Ну-ну. Я вылезаю из постели и подхожу к окну («Внимание! Не открывать. Окно предназначается только для обзора»). Здесь, в царстве морали и порядка, кажется, что не стоит ни о чем волноваться. За надежными тройными стеклами мирно течет налаженная, благоустроенная жизнь солидного и симпатичного буржуазного города. Внутренний дворик, славный серенький домик напротив, в окошке упражняется на виолончели девчушка. Сразу видно, очень милая, приличная девочка. В другом окне включает персональный компьютер коротко стриженный мальчик, без пяти минут хакер — он, несомненно, скоро углубится в изучение биржевого индекса Никкей. Опрятные девушки в черном вытирают пыль с совершенно чистых окон. Садовники в синих комбинезонах поливают безупречно опрятные газоны. Я отправляюсь в опрятную, благоухающую ванную. Я принимаю душ, вытираюсь вчерашним полотенцем, чтобы выразить свое почтение великолепным рекам и озерам Швеции. Пока я мылся, в номер заходила незаметная горничная с сытным континентальным завтраком. Вот он, ждет меня на столе: крепкий кофе, теплые булочки, биоактивные йогурты, салями «из свободно пасущегося скота», черничный сок. В буклете сообщается, что все продукты изготовлены из натурального сырья и что животные, задействованные в этом процессе, были исключительно счастливы еще незадолго до того, как я решился их скушать.
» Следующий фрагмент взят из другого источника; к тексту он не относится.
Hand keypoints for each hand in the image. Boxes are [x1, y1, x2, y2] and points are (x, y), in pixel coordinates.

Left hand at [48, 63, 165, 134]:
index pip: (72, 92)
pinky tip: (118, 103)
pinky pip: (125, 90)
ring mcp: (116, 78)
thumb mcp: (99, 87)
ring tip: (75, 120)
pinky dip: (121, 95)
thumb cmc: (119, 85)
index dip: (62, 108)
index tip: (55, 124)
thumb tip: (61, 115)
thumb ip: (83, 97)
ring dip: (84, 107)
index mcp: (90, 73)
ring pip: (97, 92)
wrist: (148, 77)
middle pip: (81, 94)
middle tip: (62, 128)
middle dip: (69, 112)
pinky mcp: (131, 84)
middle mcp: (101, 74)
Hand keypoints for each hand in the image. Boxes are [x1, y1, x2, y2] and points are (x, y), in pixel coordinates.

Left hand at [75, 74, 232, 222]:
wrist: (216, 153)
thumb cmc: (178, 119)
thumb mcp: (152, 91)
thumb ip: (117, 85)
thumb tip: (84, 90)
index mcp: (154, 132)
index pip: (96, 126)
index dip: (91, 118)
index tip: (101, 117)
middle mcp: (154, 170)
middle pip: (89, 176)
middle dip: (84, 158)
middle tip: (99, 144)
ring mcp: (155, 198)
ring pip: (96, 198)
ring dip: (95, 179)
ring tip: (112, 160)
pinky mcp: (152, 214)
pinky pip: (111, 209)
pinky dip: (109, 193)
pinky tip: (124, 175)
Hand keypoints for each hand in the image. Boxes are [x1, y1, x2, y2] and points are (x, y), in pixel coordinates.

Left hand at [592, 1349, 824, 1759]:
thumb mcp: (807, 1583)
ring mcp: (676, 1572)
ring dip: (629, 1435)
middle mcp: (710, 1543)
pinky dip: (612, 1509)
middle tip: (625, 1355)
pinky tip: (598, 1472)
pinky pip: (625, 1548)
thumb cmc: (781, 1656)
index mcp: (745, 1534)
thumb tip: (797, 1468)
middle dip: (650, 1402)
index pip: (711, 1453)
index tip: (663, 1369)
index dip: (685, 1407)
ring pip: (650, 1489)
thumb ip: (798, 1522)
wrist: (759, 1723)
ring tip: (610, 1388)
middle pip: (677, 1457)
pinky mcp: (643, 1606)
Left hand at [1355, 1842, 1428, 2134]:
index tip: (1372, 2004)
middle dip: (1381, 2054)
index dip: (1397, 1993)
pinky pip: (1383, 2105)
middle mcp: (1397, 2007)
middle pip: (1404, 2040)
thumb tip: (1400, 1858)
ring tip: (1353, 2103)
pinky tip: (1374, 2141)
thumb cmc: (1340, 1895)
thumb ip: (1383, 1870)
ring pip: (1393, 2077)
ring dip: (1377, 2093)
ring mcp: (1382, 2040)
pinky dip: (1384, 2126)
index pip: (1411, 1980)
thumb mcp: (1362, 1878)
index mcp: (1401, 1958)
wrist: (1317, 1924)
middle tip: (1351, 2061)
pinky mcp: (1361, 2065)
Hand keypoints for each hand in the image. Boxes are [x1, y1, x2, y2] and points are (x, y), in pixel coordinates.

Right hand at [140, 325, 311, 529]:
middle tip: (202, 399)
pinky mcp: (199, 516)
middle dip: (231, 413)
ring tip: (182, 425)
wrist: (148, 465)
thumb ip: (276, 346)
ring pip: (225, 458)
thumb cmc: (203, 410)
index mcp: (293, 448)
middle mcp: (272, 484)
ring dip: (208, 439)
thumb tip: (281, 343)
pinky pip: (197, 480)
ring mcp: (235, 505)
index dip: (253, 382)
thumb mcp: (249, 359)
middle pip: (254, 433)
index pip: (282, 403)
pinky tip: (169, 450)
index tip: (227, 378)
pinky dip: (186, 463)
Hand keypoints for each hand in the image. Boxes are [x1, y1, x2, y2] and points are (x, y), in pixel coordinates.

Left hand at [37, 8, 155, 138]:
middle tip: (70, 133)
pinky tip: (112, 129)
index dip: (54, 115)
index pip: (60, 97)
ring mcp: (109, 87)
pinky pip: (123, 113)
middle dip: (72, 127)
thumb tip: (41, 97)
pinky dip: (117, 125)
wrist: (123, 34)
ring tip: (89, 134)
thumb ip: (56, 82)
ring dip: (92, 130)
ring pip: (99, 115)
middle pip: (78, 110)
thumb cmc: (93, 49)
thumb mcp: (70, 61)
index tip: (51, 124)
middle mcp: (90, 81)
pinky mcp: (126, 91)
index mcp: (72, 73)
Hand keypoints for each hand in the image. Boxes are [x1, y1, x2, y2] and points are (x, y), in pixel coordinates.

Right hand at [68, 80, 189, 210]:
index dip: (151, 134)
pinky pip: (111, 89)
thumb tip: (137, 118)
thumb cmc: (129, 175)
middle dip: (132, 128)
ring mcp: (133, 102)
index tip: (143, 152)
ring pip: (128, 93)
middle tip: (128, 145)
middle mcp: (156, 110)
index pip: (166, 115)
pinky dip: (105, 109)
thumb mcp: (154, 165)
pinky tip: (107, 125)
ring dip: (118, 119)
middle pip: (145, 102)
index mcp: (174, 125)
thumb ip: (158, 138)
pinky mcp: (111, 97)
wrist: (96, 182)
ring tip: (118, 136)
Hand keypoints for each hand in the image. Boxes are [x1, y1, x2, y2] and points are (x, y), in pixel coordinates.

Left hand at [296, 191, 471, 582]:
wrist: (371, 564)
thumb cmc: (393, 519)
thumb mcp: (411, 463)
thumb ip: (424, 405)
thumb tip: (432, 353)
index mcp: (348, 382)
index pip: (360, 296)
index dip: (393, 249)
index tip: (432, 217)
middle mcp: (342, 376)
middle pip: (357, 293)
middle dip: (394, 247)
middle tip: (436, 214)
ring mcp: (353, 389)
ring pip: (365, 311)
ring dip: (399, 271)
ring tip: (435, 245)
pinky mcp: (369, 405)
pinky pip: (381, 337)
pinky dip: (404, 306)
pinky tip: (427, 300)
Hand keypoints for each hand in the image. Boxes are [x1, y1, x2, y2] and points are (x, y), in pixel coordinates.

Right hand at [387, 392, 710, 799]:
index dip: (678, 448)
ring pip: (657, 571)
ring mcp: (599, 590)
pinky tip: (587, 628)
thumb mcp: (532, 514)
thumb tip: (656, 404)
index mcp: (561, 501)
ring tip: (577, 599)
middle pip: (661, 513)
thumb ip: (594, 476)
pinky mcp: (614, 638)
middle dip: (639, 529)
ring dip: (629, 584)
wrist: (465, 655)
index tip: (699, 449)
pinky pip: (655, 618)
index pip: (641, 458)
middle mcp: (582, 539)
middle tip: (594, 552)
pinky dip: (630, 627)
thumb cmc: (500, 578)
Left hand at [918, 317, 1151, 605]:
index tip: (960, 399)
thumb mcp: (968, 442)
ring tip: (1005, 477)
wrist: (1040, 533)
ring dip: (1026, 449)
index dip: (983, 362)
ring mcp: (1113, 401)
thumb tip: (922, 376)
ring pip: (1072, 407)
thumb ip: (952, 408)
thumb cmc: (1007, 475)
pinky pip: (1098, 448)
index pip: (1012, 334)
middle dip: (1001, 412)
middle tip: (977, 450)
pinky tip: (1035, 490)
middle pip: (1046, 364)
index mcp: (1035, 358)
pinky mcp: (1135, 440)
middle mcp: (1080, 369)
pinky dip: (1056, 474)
И пока история рычит по-медвежьи с другого, далекого берега Балтики, я прихлебываю кофе, поедаю счастливых животных и разбираюсь в своих делишках, скучных и незначительных. Нужно купить билет на самолет; позвонить домашним и предупредить, что скоро я нарушу их блаженный покой; а потом такси, аэропорт — и домой. Для любого нормального человека очевидно, что о России сейчас нечего и думать. Но ученый есть ученый, академический долг — превыше всего. Поэтому я снимаю трубку и набираю девятку, чтобы дозвониться в Технологический университет и добиться личной санкции Бу на приостановку проекта «Просвещение». Трубку снимает не он сам, а одна из его говорливых и дружелюбных секретарш. Она сообщает мне, что (пока я просыпался, принимал душ и завтракал) наш милый профессор, оказывается, уже приходил, прочитал лекции в двух группах, срезал на экзамене отстающего студента, проверил и раздал учащимся кучу зачетных работ, ответил на письма, изучил докторскую диссертацию о Сведенборге, запустил в прессу несколько дезинформации о Нобелевской премии, взял свой зонтик и ушел. Куда? Точно неизвестно, но, по слухам, Бу направил стопы на восток, скорей всего в Россию. Никто не может с уверенностью сказать, когда он вернется и вернется ли когда-нибудь — хотя, как явствует из объявления в коридоре, ровно через две недели он должен читать важную публичную лекцию о дифтонгах.